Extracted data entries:
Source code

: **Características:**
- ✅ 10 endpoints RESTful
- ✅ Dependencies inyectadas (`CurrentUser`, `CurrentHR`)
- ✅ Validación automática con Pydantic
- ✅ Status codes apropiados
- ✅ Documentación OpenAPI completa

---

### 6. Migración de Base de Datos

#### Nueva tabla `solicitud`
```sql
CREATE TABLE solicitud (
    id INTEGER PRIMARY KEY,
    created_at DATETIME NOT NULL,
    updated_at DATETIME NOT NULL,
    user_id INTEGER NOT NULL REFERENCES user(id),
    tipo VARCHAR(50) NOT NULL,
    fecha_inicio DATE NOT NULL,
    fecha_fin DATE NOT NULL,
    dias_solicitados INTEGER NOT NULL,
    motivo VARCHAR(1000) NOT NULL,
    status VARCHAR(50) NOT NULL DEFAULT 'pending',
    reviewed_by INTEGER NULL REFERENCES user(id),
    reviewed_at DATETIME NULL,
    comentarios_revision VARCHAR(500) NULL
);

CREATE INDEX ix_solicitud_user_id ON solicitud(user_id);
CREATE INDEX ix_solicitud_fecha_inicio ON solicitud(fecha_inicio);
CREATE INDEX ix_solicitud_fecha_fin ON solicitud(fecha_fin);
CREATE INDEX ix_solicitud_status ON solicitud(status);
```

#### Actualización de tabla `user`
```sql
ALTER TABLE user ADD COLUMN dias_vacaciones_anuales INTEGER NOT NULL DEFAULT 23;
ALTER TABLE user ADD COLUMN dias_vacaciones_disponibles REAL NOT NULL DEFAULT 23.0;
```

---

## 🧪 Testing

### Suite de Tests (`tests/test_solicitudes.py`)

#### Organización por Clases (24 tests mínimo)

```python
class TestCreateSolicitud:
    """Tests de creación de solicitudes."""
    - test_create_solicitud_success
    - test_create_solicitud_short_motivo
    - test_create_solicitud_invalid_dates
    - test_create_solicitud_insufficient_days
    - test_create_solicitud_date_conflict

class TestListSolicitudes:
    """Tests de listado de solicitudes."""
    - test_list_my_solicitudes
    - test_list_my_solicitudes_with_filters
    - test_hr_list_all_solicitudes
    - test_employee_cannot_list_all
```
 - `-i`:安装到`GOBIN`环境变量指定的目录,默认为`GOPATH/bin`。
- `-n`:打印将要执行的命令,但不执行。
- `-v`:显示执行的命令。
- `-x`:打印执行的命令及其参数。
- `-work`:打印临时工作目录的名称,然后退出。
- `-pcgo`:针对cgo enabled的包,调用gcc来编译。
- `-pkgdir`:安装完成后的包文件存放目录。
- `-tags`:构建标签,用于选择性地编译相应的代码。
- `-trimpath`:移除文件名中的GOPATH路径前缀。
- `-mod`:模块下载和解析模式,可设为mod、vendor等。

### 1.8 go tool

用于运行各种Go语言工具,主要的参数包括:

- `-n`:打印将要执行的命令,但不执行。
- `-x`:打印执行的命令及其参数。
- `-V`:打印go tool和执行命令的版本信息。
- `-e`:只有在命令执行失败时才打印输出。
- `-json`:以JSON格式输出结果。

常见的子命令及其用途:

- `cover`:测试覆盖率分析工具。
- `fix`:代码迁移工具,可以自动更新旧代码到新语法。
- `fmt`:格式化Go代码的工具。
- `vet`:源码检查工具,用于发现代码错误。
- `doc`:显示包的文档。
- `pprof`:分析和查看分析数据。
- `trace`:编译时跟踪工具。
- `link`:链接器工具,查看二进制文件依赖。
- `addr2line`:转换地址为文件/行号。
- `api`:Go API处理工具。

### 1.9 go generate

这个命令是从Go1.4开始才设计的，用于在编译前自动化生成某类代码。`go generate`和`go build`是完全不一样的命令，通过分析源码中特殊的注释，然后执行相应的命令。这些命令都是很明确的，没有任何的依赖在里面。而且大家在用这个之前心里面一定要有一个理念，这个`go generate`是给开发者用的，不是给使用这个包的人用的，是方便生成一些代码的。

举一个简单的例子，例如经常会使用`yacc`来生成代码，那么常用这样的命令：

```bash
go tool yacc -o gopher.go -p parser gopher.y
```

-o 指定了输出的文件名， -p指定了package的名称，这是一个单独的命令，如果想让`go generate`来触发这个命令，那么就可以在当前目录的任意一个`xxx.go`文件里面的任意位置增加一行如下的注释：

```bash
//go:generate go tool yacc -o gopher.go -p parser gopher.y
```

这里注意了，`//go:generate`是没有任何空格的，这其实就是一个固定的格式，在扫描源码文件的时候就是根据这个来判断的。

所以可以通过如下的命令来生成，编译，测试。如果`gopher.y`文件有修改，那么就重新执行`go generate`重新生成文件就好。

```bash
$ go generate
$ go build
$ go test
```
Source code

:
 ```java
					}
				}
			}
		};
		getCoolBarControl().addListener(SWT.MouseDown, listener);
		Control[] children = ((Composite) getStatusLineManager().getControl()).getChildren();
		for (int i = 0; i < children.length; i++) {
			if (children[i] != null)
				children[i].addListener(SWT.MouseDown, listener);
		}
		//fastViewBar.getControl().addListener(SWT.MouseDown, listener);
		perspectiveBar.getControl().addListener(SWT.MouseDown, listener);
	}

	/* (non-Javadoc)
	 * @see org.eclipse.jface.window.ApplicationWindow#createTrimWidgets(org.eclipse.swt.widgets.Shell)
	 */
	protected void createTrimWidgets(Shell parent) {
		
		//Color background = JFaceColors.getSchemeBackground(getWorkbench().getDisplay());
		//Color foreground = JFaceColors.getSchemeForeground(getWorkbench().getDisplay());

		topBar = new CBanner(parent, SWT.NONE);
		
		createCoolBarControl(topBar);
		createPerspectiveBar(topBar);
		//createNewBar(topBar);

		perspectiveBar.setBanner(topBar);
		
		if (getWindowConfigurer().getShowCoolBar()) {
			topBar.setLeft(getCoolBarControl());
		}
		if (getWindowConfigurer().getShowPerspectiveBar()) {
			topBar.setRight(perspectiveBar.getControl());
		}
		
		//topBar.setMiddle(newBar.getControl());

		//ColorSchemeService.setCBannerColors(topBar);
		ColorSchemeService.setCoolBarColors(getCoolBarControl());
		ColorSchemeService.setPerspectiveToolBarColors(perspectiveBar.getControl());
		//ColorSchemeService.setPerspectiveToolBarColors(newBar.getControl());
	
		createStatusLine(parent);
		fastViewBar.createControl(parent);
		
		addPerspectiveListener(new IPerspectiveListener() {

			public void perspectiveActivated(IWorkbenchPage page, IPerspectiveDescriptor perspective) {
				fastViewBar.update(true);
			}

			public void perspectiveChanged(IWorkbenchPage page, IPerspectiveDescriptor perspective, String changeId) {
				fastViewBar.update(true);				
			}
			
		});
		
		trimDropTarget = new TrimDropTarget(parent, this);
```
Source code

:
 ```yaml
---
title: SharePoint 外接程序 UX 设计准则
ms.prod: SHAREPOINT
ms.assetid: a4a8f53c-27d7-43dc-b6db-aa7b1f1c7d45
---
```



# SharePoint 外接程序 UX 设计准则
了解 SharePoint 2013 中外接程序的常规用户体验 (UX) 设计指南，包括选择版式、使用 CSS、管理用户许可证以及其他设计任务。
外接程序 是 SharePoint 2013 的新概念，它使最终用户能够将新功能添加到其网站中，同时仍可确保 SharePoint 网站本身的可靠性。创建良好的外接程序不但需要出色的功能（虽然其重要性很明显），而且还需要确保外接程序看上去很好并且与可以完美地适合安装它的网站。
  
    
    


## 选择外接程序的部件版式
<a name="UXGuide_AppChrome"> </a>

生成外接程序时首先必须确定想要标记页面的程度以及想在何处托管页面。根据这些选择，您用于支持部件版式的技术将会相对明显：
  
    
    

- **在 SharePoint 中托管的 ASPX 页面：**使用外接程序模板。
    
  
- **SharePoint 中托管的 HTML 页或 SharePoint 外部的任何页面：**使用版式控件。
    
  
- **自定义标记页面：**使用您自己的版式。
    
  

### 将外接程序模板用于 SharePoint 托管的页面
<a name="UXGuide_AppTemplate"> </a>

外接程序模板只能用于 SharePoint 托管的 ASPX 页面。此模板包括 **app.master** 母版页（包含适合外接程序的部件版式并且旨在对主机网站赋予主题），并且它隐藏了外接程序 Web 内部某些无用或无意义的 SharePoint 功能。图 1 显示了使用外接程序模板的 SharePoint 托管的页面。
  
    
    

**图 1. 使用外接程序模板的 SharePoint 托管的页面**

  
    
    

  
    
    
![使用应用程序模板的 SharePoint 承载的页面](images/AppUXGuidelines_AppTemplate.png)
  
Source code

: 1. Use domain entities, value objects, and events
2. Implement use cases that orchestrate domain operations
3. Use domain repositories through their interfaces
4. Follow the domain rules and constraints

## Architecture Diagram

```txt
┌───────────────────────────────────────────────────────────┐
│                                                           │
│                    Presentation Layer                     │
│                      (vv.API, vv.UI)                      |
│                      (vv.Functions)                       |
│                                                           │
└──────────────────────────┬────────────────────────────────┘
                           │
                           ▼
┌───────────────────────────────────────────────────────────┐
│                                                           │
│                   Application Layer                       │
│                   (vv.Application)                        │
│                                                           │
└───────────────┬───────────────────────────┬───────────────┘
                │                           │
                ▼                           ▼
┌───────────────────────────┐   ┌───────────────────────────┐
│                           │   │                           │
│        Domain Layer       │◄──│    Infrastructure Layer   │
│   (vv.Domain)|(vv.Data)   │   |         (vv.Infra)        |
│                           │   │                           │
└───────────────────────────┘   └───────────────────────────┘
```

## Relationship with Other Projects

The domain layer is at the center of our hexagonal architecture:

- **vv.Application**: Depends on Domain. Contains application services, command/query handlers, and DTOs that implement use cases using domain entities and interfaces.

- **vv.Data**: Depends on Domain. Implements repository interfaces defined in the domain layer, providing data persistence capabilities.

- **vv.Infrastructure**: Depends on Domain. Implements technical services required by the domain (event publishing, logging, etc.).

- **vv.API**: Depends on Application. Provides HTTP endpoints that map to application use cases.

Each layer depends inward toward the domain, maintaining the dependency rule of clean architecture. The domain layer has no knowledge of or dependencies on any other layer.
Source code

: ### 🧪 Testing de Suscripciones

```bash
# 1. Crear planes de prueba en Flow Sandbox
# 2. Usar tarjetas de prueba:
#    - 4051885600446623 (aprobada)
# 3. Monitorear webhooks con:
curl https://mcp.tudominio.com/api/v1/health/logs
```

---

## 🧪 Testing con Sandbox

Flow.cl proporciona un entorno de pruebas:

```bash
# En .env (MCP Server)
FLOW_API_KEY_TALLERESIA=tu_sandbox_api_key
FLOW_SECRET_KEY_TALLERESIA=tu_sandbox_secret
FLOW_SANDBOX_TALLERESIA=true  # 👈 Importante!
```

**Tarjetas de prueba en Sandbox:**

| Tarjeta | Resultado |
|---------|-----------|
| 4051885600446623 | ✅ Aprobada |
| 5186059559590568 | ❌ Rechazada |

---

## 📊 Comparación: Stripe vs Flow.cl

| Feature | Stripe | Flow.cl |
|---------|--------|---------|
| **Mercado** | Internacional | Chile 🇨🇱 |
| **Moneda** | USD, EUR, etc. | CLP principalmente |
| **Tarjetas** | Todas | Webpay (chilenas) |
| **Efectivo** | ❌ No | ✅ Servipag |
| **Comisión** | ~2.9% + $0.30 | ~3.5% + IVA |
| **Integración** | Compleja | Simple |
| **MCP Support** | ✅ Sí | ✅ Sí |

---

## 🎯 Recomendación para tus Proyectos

▶ **Task to carry out**: Go line by line through the records above and copy each one containing "addListener".

▶ **Answer to this problem**:
		getCoolBarControl().addListener(SWT.MouseDown, listener);
				children[i].addListener(SWT.MouseDown, listener);
		//fastViewBar.getControl().addListener(SWT.MouseDown, listener);
		perspectiveBar.getControl().addListener(SWT.MouseDown, listener);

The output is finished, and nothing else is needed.